### What this task involves:
Copy out the lines word for word, starting with the line containing "genus: Miconia" and ending with, and including, the line containing "state / province: Loja".

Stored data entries
- - -
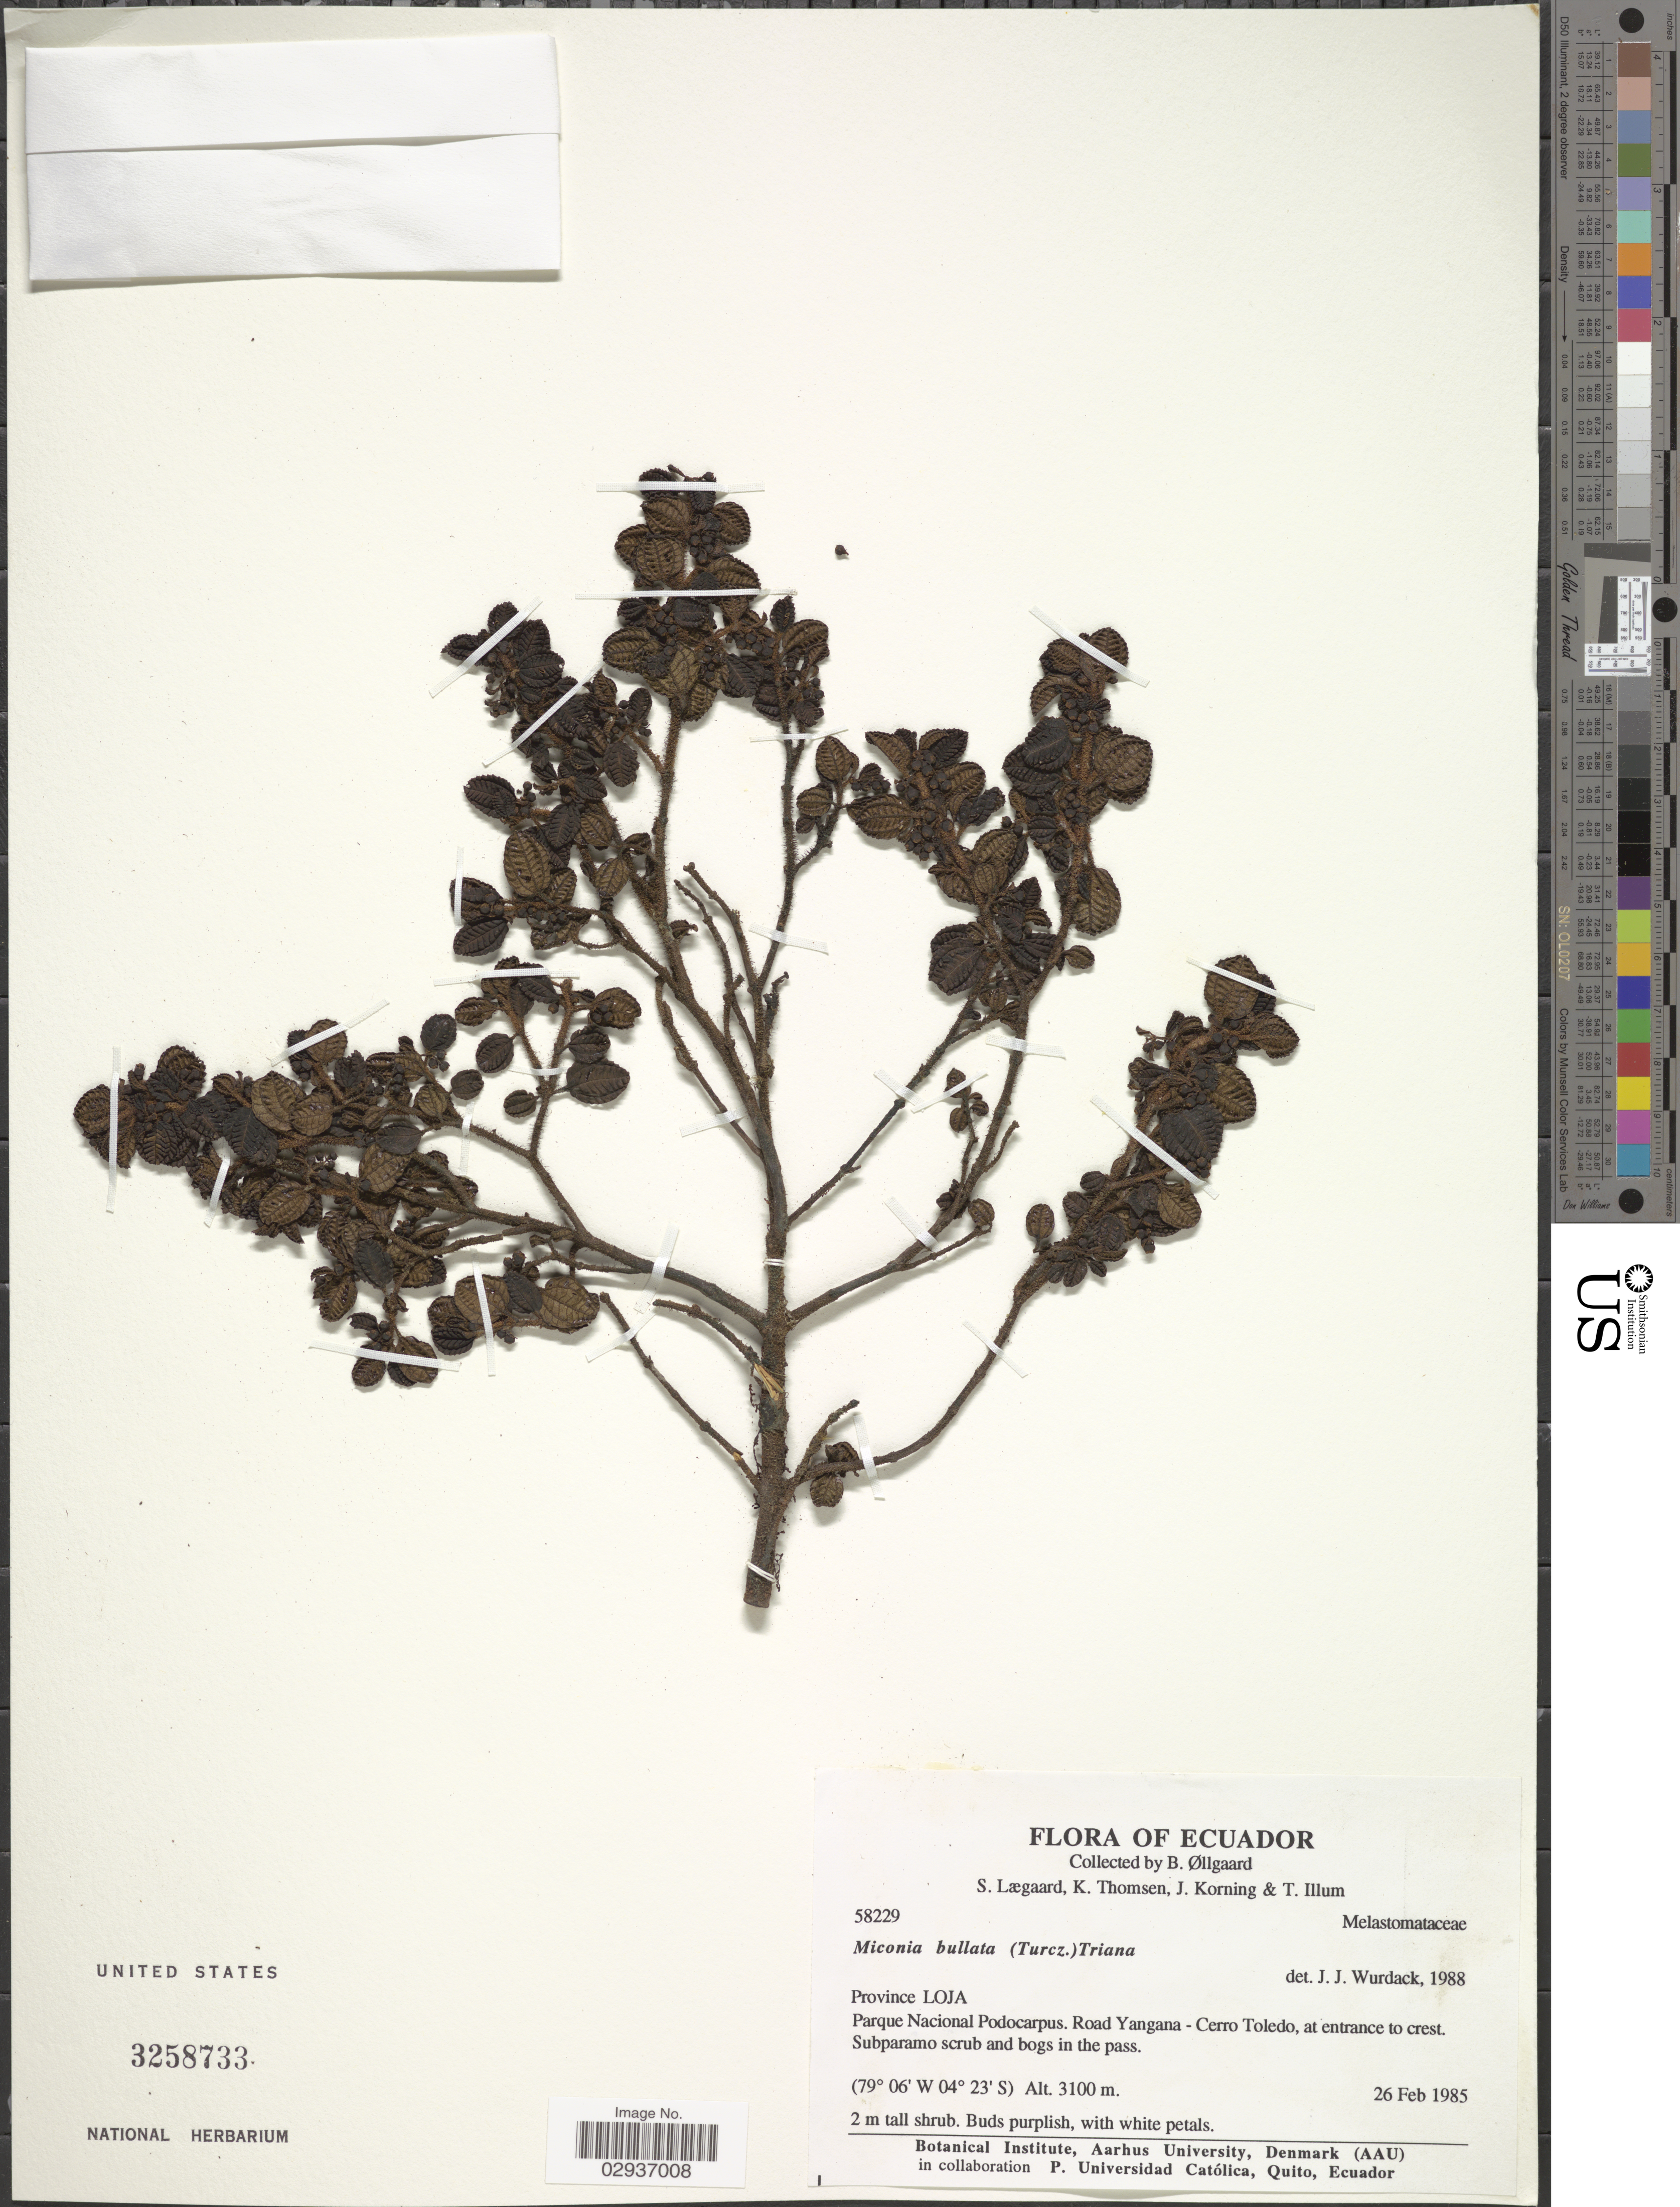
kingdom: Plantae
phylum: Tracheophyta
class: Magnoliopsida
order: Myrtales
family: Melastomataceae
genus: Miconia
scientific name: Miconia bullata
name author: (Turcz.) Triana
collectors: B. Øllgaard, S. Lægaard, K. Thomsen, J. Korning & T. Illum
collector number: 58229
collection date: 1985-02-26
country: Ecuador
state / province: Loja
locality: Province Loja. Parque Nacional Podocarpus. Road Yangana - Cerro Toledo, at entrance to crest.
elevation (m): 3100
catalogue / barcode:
- - -
### Problem solution:
genus: Miconia
scientific name: Miconia bullata
name author: (Turcz.) Triana
collectors: B. Øllgaard, S. Lægaard, K. Thomsen, J. Korning & T. Illum
collector number: 58229
collection date: 1985-02-26
country: Ecuador
state / province: Loja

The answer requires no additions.